The platform will then evaluate what’s on offer and determine “what’s the optimal market position I can take and I can accept? Or it can reject them or make different market offers.” Much like wholesale energy markets, this will take place across different timescales, with much of the required services settled in day-ahead markets, and changing or unforeseen circumstances being resolved “as you get closer to real-time.”
Getting from today’s grid to the U.K.’s market-driven grid vision
This is not an academic exercise, Omara stresses.
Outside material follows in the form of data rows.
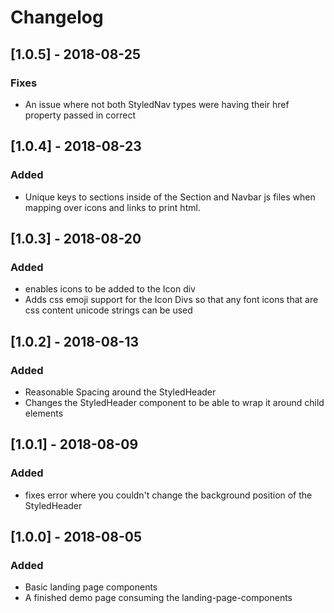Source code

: # Changelog

## [1.0.5] - 2018-08-25
### Fixes
- An issue where not both StyledNav types were having their href property passed in correct

## [1.0.4] - 2018-08-23
### Added
- Unique keys to sections inside of the Section and Navbar js files when mapping over icons and links to print html.

## [1.0.3] - 2018-08-20
### Added
- enables icons to be added to the Icon div
- Adds css emoji support for the Icon Divs so that any font icons that are css content unicode strings can be used

## [1.0.2] - 2018-08-13
### Added
- Reasonable Spacing around the StyledHeader
- Changes the StyledHeader component to be able to wrap it around child elements

## [1.0.1] - 2018-08-09
### Added
- fixes error where you couldn't change the background position of the StyledHeader

## [1.0.0] - 2018-08-05
### Added
- Basic landing page components
- A finished demo page consuming the landing-page-components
Under the U.K.’s current regulatory pathway, starting in 2023, any capital grid upgrade that will cost more than £1 million ($1.34 million) will need to prove that a flexibility-based alternative solution is not a reasonable option.
That’s a departure from the traditional “cost-of-service” structure for U.S. utilities, which determine their grid upgrade needs based on future load growth forecasts and earn guaranteed rates of return on the resulting capital investments.
This financial reward for spending money, combined with a conservative approach to grid planning, can lead to overbuilding and discourage active efforts to replace grid investments with DER-based non-wires alternatives.
Under the U.K.’s Revenue = Incentives + Innovation + Output regulatory framework, by contrast, grid operators are compensated on total controllable expenditures, or “totex,” which provides some incentive to reduce costs across both operational and capital expenditures.
Also, unlike vertically integrated utilities in the U.S., the U.K.’s deregulated energy market separates distribution grid operators from the retail energy providers that compete for customers across the country. This largely bars DNOs from directly offering customers payments or incentives in exchange for shifting or shaping their energy use, which has influenced the third-party contract structure of its flexibility tenders.
Building a market for flexibility from the ground up requires steps that may not be optimal in the long term. DNO U.K. Power Networks has secured more than 140 megawatts of capacity through its flexibility tenders to date, with participants including generator aggregator Amp Clean Energy, energy storage aggregators Limejump, Moixa and Powervault, demand response aggregator KiWi Power and residential solar-plus-battery provider Social Energy.
Much of this capacity has come in the form of multiyear contracts, Sotiris Georgiopoulos, UKPN’s head of smart grid development, said in a Tuesday interview at Greentech Media’s Grid Edge Innovation Summit 2020. That’s a necessary step to give DER aggregators the certainty needed to commit to investing in systems that can respond to the grid’s needs, he said.
But “national markets are moving closer to procurement closer to real time,” he said, with UKPN and other DNOs working on market structures similar to SSEN’s. “We don’t want to have a bunch of very long contracts that become stranded.”
At the same time, the revenue available from flexibility tenders is only covering about one-quarter of the costs of installing DERs, although certain locations can earn much greater returns, he said. To build the market-based revenue potential to encourage more rapid DER proliferation, DNOs like UKPN are working with transmission system operators to find ways to “revenue stack” and boost the prospects for DER developers.
“It’s not an easy job, but I’m certainly encouraged,” Georgiopoulos said. “Certainly over the past two or three years, it’s gaining traction — and it’s encouraging to see all these providers coming in.”